What all this means for the future is still open for debate. One of the questions since the pandemic, says Chaudhuri, is whether the changes in consumer behaviour is a one-off and consumers will go back offline once the pandemic is over. He points to McKinsey research that finds that some behaviours will not revert to pre-pandemic levels. For instance, there will be some parts of the workforce that will continue to work from home. There is also a heightened focus on health and wellbeing, and increased consumption at-home entertainment. Chaudhuri adds that there has also been a structural change in business travel, which he does not expect to return to the levels of before the crisis in the near to medium term. “If you are a treasurer you have to consider what implications this has for your business,” he says.
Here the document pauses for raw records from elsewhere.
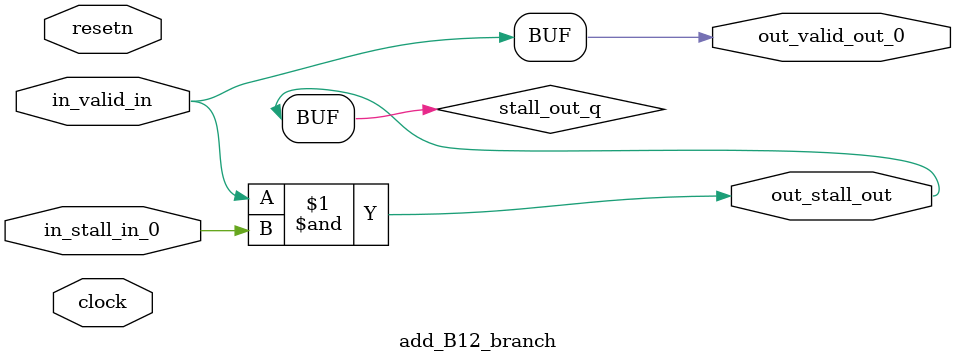
<source format=sv>



(* altera_attribute = "-name AUTO_SHIFT_REGISTER_RECOGNITION OFF; -name MESSAGE_DISABLE 10036; -name MESSAGE_DISABLE 10037; -name MESSAGE_DISABLE 14130; -name MESSAGE_DISABLE 14320; -name MESSAGE_DISABLE 15400; -name MESSAGE_DISABLE 14130; -name MESSAGE_DISABLE 10036; -name MESSAGE_DISABLE 12020; -name MESSAGE_DISABLE 12030; -name MESSAGE_DISABLE 12010; -name MESSAGE_DISABLE 12110; -name MESSAGE_DISABLE 14320; -name MESSAGE_DISABLE 13410; -name MESSAGE_DISABLE 113007; -name MESSAGE_DISABLE 10958" *)
module add_B12_branch (
    input wire [0:0] in_stall_in_0,
    input wire [0:0] in_valid_in,
    output wire [0:0] out_stall_out,
    output wire [0:0] out_valid_out_0,
    input wire clock,
    input wire resetn
    );

    wire [0:0] stall_out_q;


    // stall_out(LOGICAL,6)
    assign stall_out_q = in_valid_in & in_stall_in_0;

    // out_stall_out(GPOUT,4)
    assign out_stall_out = stall_out_q;

    // out_valid_out_0(GPOUT,5)
    assign out_valid_out_0 = in_valid_in;

endmodule

</source>
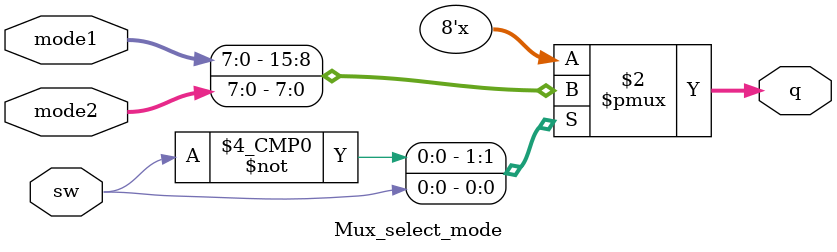
<source format=v>
module Mux_select_mode( 

	input wire [7:0] mode1, mode2,
	input wire sw,
	output reg [7:0] q

					);
// signal declaration
// clk_o ;

	always @(sw)
		case (sw)
			0: q = mode1;
			1: q = mode2;
		endcase
		
endmodule

</source>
Capelvenere argues that corporates should be asking themselves how they can make their customers’ lives easier whilst also benefiting their business. He comments that although we don’t know what the lasting effects of the pandemic will be on society, “If there’s one thing that is certain, it’s that the impact it left on the digital world will be a long-lasting one. Now is the time for companies to embrace digital disruption and new innovative technologies. It’s not the time to be complacent. You don’t want to be left behind.”